Open a terminal and enter this command:

nc -l 50080

Nothing will happen right away, just let it sit there. What this command means is "open a TCP socket and wait for something to try and connect to it on channel 50080.") HTTP will always listen-in on channel 80, but your Linux system guards this channel, so you need to use channel 50080 instead. Then open a web browser and type "http://127.0.0.1:50080". Using 127.0.0.1 will cause your browser to communicate with your computer over its own TCP socket, instead of connecting to the Internet, and of course ":50080" means to broadcast on channel 50080, instead of the default channel 80.

Then, in the terminal window where you typed the nc -l 50080 command, you will see exactly the information that your browser sends to any website that it tries to communicate with, written out in the HTTP language. The browser will not show anything, it will act like it is waiting for a web page to load. It will probably just get tired of waiting and eventually show you an error message. At any time you can go back to the nc -l 50080 terminal and cancel it by pressing "Control-C" (C for cancel).

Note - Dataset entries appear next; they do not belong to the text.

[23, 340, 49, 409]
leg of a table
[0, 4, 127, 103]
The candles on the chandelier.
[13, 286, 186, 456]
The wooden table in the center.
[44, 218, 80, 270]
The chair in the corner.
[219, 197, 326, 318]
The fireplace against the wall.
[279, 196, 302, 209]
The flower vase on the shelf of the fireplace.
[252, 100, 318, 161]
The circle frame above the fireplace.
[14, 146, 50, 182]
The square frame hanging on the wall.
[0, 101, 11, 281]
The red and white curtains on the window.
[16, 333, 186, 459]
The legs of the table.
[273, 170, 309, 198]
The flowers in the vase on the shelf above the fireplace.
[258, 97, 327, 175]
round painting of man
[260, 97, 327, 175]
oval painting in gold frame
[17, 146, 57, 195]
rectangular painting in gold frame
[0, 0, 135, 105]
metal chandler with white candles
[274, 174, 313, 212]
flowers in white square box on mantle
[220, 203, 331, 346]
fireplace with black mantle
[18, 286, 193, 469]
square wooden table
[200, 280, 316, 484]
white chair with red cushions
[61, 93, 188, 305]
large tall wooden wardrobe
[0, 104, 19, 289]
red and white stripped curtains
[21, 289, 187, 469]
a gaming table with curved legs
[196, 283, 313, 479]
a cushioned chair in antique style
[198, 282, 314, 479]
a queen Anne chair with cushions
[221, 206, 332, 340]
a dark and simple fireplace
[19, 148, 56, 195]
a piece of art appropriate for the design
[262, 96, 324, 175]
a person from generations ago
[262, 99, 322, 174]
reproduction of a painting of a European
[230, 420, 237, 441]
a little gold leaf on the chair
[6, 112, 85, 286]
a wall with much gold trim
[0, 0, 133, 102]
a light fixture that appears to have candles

So here is what my Firefox says to every web server it ever meets:

GET / HTTP/1.1
Host: 127.0.0.1:50080
User-Agent: Mozilla/5.0 (X11; Linux x86_64; rv:17.0) Gecko/20100101 Firefox/17.0
Accept: text/html,application/xhtml+xml,application/xml;q=0.9,*/*;q=0.8
Accept-Language: en-US,en;q=0.5
Accept-Encoding: gzip, deflate
Connection: keep-alive

If you were a genius hacker, then instead of cancelling the nc -l 50080 terminal, you could type commands in the HTTP language directly into the nc -l 50080 terminal, followed by the web page document written in the HTML language. This will be fed back to your browser and cause it to display the HTML document, assuming you made no mistakes and typed everything before the browser gets tired of waiting (typically you have about 2 minutes).

The point of this is to demonstrate that the basic technology of the Web is all very straight-forward: TCP sockets are like two-way radios, and everyone agrees that channel 80 is the HTTP language channel (like how in your local community, channel 52 might be the Spanish speaking TV channel). HTTP is human readable code. Whenever you connect to a website, your browser is speaking this language over a TCP socket, and the server on the other end of the Internet is talking right back. It all happens in an instant, but you can make it all happen by hand if you want to.

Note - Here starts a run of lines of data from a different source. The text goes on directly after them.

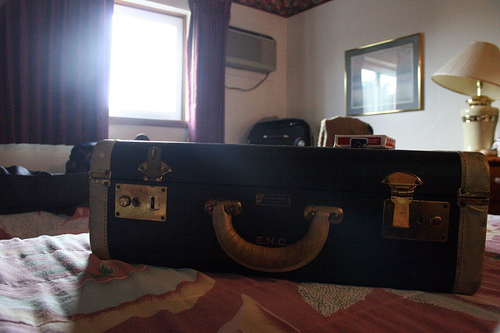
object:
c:
[277, 237, 290, 246]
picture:
[345, 34, 424, 116]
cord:
[226, 69, 270, 95]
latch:
[383, 172, 423, 229]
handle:
[203, 196, 345, 273]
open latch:
[125, 138, 192, 183]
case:
[87, 137, 490, 294]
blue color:
[97, 288, 131, 305]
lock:
[108, 183, 179, 223]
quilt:
[109, 278, 269, 318]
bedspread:
[0, 217, 499, 329]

We often work with grand server software like Apache, but the job of the server software is really just to provide to you an elegant tool for dumping HTTP code onto a TCP socket in a way that intelligently responds to the web browsers that are communicating with it. The function of the TCP socket is simply to feed that code onto the Internet for you. So a server can be anything that lets you read and write code on a TCP socket, even just one single command, like netcat.

Linux gives you the tools to invent your own space in the Web, right down to the smallest detail, but still provides a simple way to freely install enterprise-quality server software that handles all the details for you.

One final note: don't ever say "TCP channel 80", say "TCP port 80", or port 50080. We don't call ports channels, even though ports are almost exactly like TV or radio channels, they are called "ports." Also, don't refer to HTTP as a "language," (even though that's what it is, a language), you should call it a "protocol." HTTP means Hyper Text Transfer Protocol. HTML is a language, the Hyper Text Markup Language. What's the difference between a language and a protocol? Not much, that's just how the jargon has evolved.